**Record set**
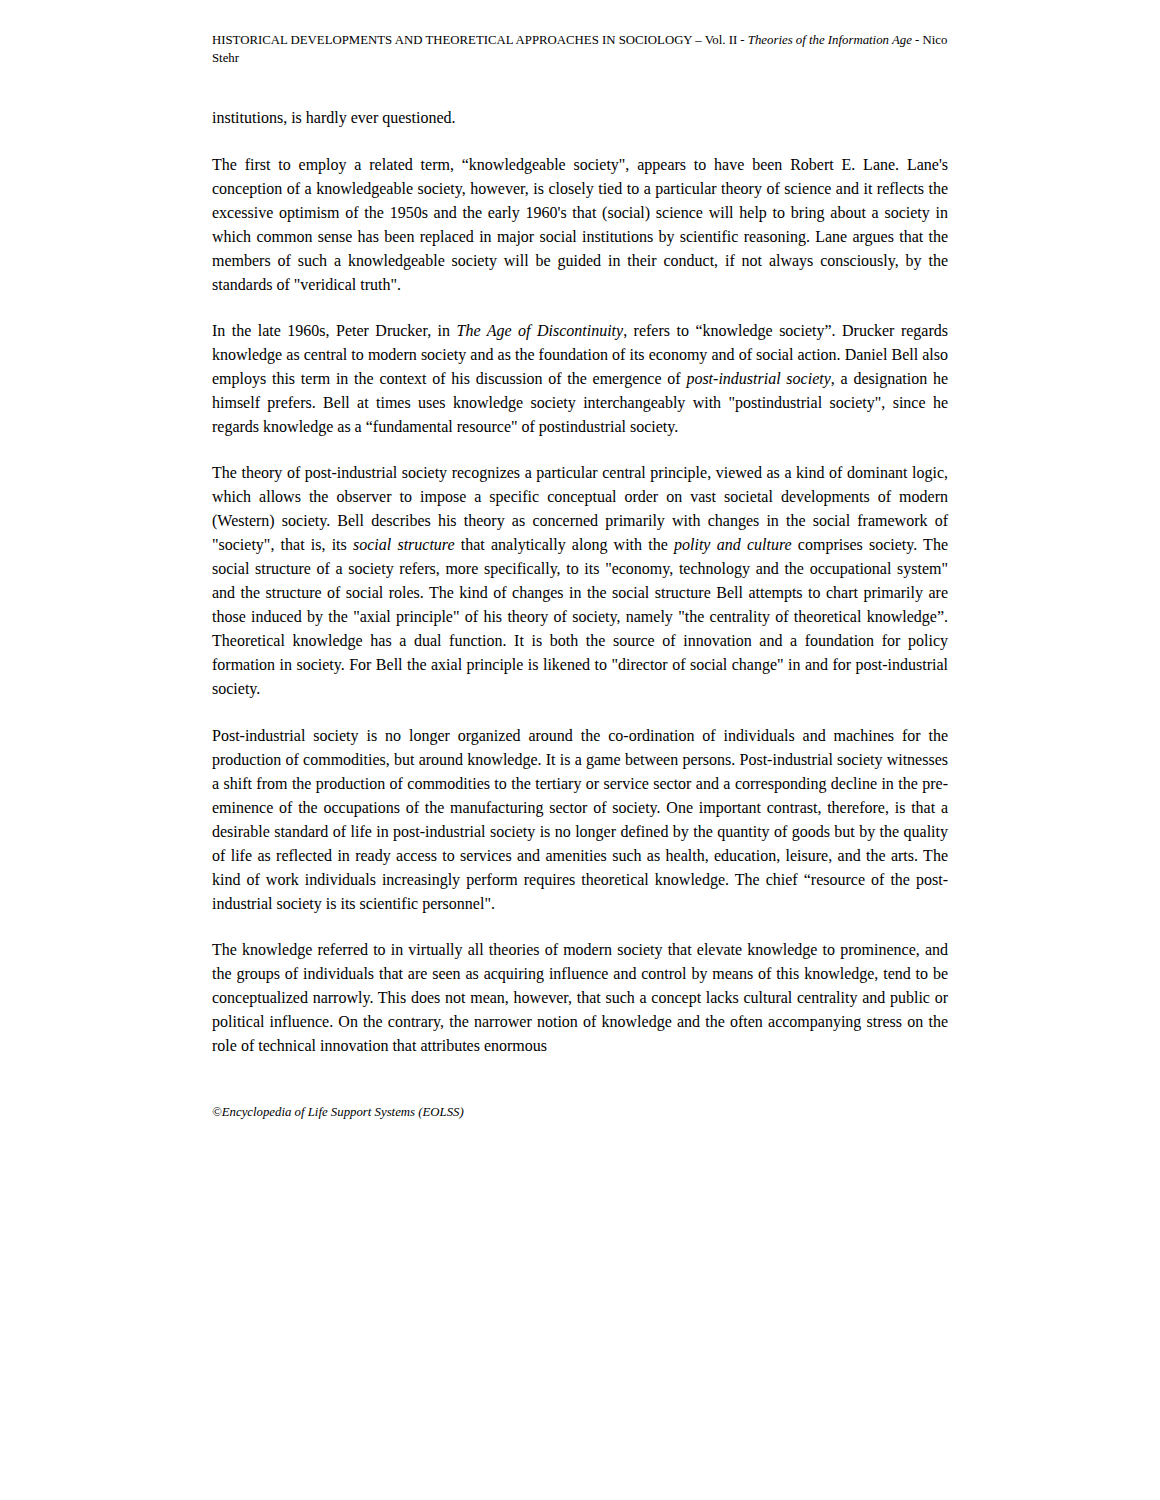HISTORICAL DEVELOPMENTS AND THEORETICAL APPROACHES IN SOCIOLOGY – Vol. II - Theories of the Information Age - Nico Stehr
institutions, is hardly ever questioned.
The first to employ a related term, “knowledgeable society", appears to have been Robert E. Lane. Lane's conception of a knowledgeable society, however, is closely tied to a particular theory of science and it reflects the excessive optimism of the 1950s and the early 1960's that (social) science will help to bring about a society in which common sense has been replaced in major social institutions by scientific reasoning. Lane argues that the members of such a knowledgeable society will be guided in their conduct, if not always consciously, by the standards of "veridical truth".
In the late 1960s, Peter Drucker, in The Age of Discontinuity, refers to “knowledge society”. Drucker regards knowledge as central to modern society and as the foundation of its economy and of social action. Daniel Bell also employs this term in the context of his discussion of the emergence of post-industrial society, a designation he himself prefers. Bell at times uses knowledge society interchangeably with "postindustrial society", since he regards knowledge as a “fundamental resource" of postindustrial society.
The theory of post-industrial society recognizes a particular central principle, viewed as a kind of dominant logic, which allows the observer to impose a specific conceptual order on vast societal developments of modern (Western) society. Bell describes his theory as concerned primarily with changes in the social framework of "society", that is, its social structure that analytically along with the polity and culture comprises society. The social structure of a society refers, more specifically, to its "economy, technology and the occupational system" and the structure of social roles. The kind of changes in the social structure Bell attempts to chart primarily are those induced by the "axial principle" of his theory of society, namely "the centrality of theoretical knowledge”. Theoretical knowledge has a dual function. It is both the source of innovation and a foundation for policy formation in society. For Bell the axial principle is likened to "director of social change" in and for post-industrial society.
Post-industrial society is no longer organized around the co-ordination of individuals and machines for the production of commodities, but around knowledge. It is a game between persons. Post-industrial society witnesses a shift from the production of commodities to the tertiary or service sector and a corresponding decline in the pre-eminence of the occupations of the manufacturing sector of society. One important contrast, therefore, is that a desirable standard of life in post-industrial society is no longer defined by the quantity of goods but by the quality of life as reflected in ready access to services and amenities such as health, education, leisure, and the arts. The kind of work individuals increasingly perform requires theoretical knowledge. The chief “resource of the post-industrial society is its scientific personnel".
The knowledge referred to in virtually all theories of modern society that elevate knowledge to prominence, and the groups of individuals that are seen as acquiring influence and control by means of this knowledge, tend to be conceptualized narrowly. This does not mean, however, that such a concept lacks cultural centrality and public or political influence. On the contrary, the narrower notion of knowledge and the often accompanying stress on the role of technical innovation that attributes enormous
©Encyclopedia of Life Support Systems (EOLSS)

**Exercise brief**
Both the first line of the records above and the line containing "In the late" belong in the copy; please return them and every line between, exactly, minus the pictures.

**Answer to this problem**
HISTORICAL DEVELOPMENTS AND THEORETICAL APPROACHES IN SOCIOLOGY – Vol. II - Theories of the Information Age - Nico Stehr
institutions, is hardly ever questioned.
The first to employ a related term, “knowledgeable society", appears to have been Robert E. Lane. Lane's conception of a knowledgeable society, however, is closely tied to a particular theory of science and it reflects the excessive optimism of the 1950s and the early 1960's that (social) science will help to bring about a society in which common sense has been replaced in major social institutions by scientific reasoning. Lane argues that the members of such a knowledgeable society will be guided in their conduct, if not always consciously, by the standards of "veridical truth".
In the late 1960s, Peter Drucker, in The Age of Discontinuity, refers to “knowledge society”. Drucker regards knowledge as central to modern society and as the foundation of its economy and of social action. Daniel Bell also employs this term in the context of his discussion of the emergence of post-industrial society, a designation he himself prefers. Bell at times uses knowledge society interchangeably with "postindustrial society", since he regards knowledge as a “fundamental resource" of postindustrial society.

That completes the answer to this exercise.